均一の透明な前記材料を入れた前記なす型フラスコに、水（日本国、和光化学社製）４．１ｇ（２２７ｍｍｏｌ）を加えたところ、白色沈殿が生じ、スラリー状となった。
前記なす型フラスコを温度調節器のついたオイルバス（日本国、増田理化工業社製、ＯＢＨ−２４）と真空ポンプ（日本国、ＵＬＶＡＣ社製、Ｇ−５０Ａ）と真空コントローラー（日本国、岡野製作所社製、ＶＣ−１０Ｓ）とを接続した蒸留器具に取り付けた。
蒸留器具の出口は常圧で流れている窒素ガスのラインと接続した。
オイルバス温度を約５０℃に設定し、前記なす型フラスコを前記オイルバスに浸漬してスターラーで前記なす型フラスコ内の混合物の撹拌を開始した。
常圧で約２０分間撹拌した後、系内を徐々に減圧し、系内の圧力が２７〜６７Ｐａの状態で副生した３−メチル−１−ブタノールを蒸留した。
留分が出なくなった後、前記なす型フラスコをオイルバスから上げた。
その後、系内の圧力を窒素ガスのラインによって常圧に戻した。

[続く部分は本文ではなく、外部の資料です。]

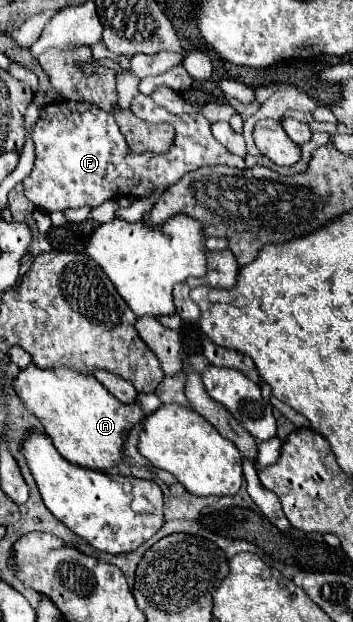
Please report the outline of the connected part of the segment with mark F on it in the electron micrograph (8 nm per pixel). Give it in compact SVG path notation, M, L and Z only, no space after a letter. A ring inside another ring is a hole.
M137 94L131 102L131 112L151 122L169 122L175 128L173 146L163 154L133 152L125 142L115 118L87 102L53 102L41 108L39 120L33 126L31 140L35 148L35 166L23 180L25 196L43 212L99 206L105 200L129 196L147 198L151 188L175 184L187 172L201 166L227 164L245 168L243 158L231 154L211 134L211 122L201 114L171 114L157 106L149 96Z

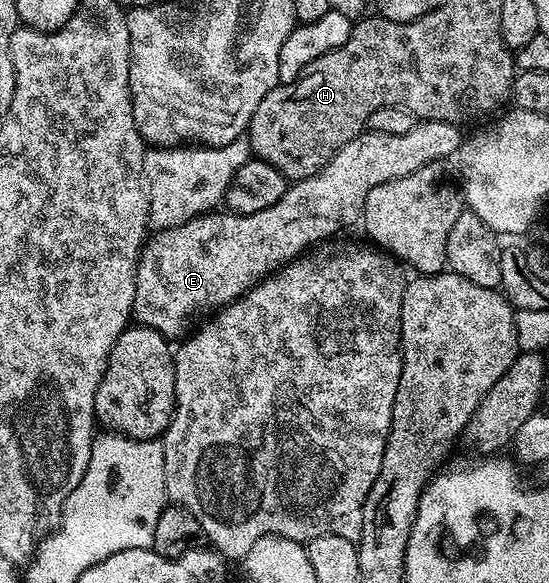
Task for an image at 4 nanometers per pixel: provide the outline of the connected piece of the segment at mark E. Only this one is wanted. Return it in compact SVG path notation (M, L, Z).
M419 120L413 126L413 130L408 130L406 134L377 134L370 130L360 132L357 138L353 138L345 146L341 146L341 150L337 150L337 154L333 154L333 158L328 162L316 176L310 176L304 180L296 180L288 187L285 194L281 194L281 198L277 202L273 202L273 206L269 206L265 210L257 210L257 214L239 215L238 212L230 210L212 210L203 213L193 219L185 222L183 225L173 226L163 231L156 231L153 238L148 239L144 243L143 250L139 254L139 269L135 272L135 310L133 320L135 324L144 324L146 328L152 328L168 338L174 336L182 337L188 331L190 326L190 316L195 316L198 312L203 312L206 308L212 310L222 309L224 306L231 304L234 300L246 294L250 288L255 287L268 276L280 271L284 266L291 264L300 259L304 255L306 248L311 248L314 244L319 244L322 240L327 240L330 236L338 234L342 228L347 228L350 224L358 225L360 223L363 207L365 206L365 198L369 198L369 190L373 190L377 186L381 186L385 182L393 182L397 178L405 178L405 174L413 174L413 170L421 170L421 166L432 164L438 160L444 162L450 161L460 151L461 145L465 139L460 125L450 124L449 122L437 122L436 120Z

フラスコ内には白色固形分が残っていた。
３−メチル−１−ブタノールの蒸留分は８．０ｇ得られた。
蒸留分のガスクロマトグラフィーの分析結果から、３−メチル−１−ブタノールが１，１，３，３−テトラオクチル−１，３−ビス（３−メチルブチルオキシ）−ジスタンオキサンに対して収率８０％で得られたことが分かった。
比較例３においては、１，１，３，３−テトラオクチル−１，３−ビス（３−メチルブチルオキシ）−ジスタンオキサンは、水によってジアルキルスズオキシドになり、アルコールを副生するが、この反応は逆反応もあり、ジアルキルスズオキシドとアルコールが反応し、水が発生する。
蒸留時、３−メチル−１−ブタノールと水では、水の方が沸点が低いため、３−メチル−１−ブタノールより先に蒸留されるため、逆反応が進行し、アルコールの回収率が低下した。

【産業上の利用可能性】

【0206】

本発明方法は、エステル交換触媒、炭酸エステル合成触媒等、工業的に広く使用されるスズアルコキシドが、触媒として使用された後の処理方法として、産業上の利用可能性がある。